Changes for better and worse in Galle

The New Oriental Hotel in Galle, once family run, is now in the hands of Aman, who revitalised the hotel. If only the same could be said for the surrounding area, notes Rupert Wright.

The old Fort walls and British ClockTower of Galle, originally built by the Portuguese with a moat, the fort was subsantially enlarged by the Dutch in 1667
Powered by automated translation

Last week I visited a hotel in a town that I hadn't visited in 22 years. The New Oriental Hotel in Galle on the south-west tip of Sri Lanka was a splendid place in those days, full of plantation chairs with arms that you can swing out so you can put your feet up, fans that turned lazily with just enough force to keep the mosquitoes at bay, and a troop of waiters willing to administer to your every request.
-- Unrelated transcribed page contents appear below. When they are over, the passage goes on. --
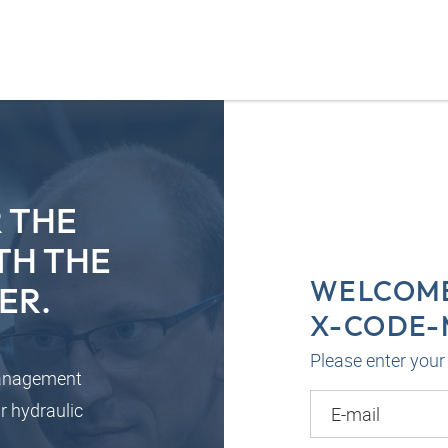
 THE
TH THE
WELCOME
ER.
X-CODE
Please enter your 
management
r hydraulic
E-mail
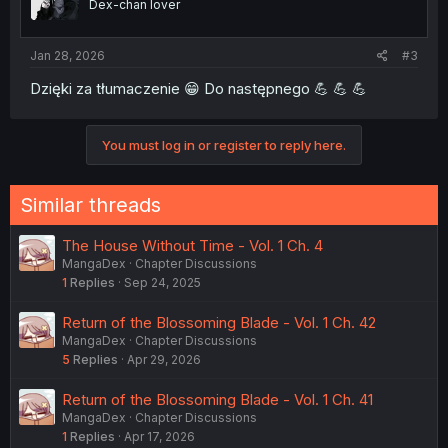
Dex-chan lover
Jan 28, 2026
#3
Dzięki za tłumaczenie 😁 Do następnego 💪 💪 💪
You must log in or register to reply here.
Similar threads
The House Without Time - Vol. 1 Ch. 4
MangaDex
Chapter Discussions
1
Replies
Sep 24, 2025
Return of the Blossoming Blade - Vol. 1 Ch. 42
MangaDex
Chapter Discussions
5
Replies
Apr 29, 2026
Return of the Blossoming Blade - Vol. 1 Ch. 41
MangaDex
Chapter Discussions
1
Replies
Apr 17, 2026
Sri Lanka wasn't a popular location then so we had the place more or less to ourselves and a giant suite full of four-poster beds that cost about £10 (Dh60) a night. It was run by a marvellous grande dame called Nesta Brohier. I spent a month there, playing regular rounds of golf at Royal Colombo with her son, who was in the process of taking over the property.
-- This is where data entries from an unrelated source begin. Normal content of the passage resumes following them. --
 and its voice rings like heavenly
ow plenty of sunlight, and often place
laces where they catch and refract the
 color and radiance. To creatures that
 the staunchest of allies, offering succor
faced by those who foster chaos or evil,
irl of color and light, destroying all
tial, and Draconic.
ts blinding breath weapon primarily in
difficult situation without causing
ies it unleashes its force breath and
Nesta has died and so has the son, killed apparently in a car crash on the country's dangerous roads, but the hotel had the good fortune to fall into the hands of those clever people at Aman, who run a chain of luxury hotels. I may have aged slightly since my first visit, but the NOH, as it was known to its devoted followers, has received the equivalent of a makeover, complete with Botox, facelift and liposuction.
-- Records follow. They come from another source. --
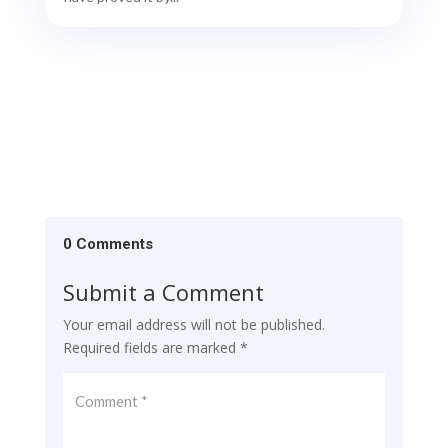
0 Comments
Submit a Comment
Your email address will not be published.
Required fields are marked
*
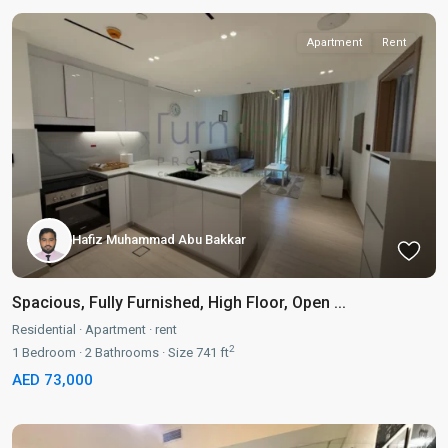
Apartment
Rent
Hafiz Muhammad Abu Bakkar
Spacious, Fully Furnished, High Floor, Open ...
Residential
·
Apartment
·
rent
2
1
Bedroom
·
2
Bathrooms
·
Size
741 ft
AED 73,000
It now gleams like a white pearl, there is a hint of fantasy in the new steel chandeliers, but otherwise the place does not seem to have aged, but just been re-energised as if it has spent the past few years in a spa. There is a splendid new swimming pool and the menu is funkier than I remember, so we enjoyed a lunch on the verandah and rejoiced that not all progress is bad, although it's a shame that the hotel is now called the rather ugly Amangalla.

However, the rest of the country - at least the small south-west corner that I saw - has failed to show similar improvement. Galle Fort, despite all the rave reviews it receives from guide books, is pretty dismal. The new shops that have opened are all full of rubbish and there is a hopelessness about most of the inhabitants who hang around the fort walls.

Luckily, there are few signs of the devastation wreaked by the tsunami of 2004, but the expected peace dividend has yet to bear full fruit. A travel agent I spoke to said that there were fewer visitors this season. I think this is because while it has many natural attractions, its infrastructure is bad and its prices high.

The coast road from Colombo to Galle, a distance of not much more than 100km, took us more than four hours to cover, as long as it takes to fly to the country from Abu Dhabi. There is a new highway under construction that is due to open in December. That might finally bring the prosperity that Galle so badly needs.

In the meantime there is the option of taking the most glamorous mode of travel I have yet encountered. Dreading the dreary roads, we returned to Colombo in a twin-engined Otter seaplane. It makes you feel like Indiana Jones and gets you to the capital in half an hour for about US$60 (Dh220).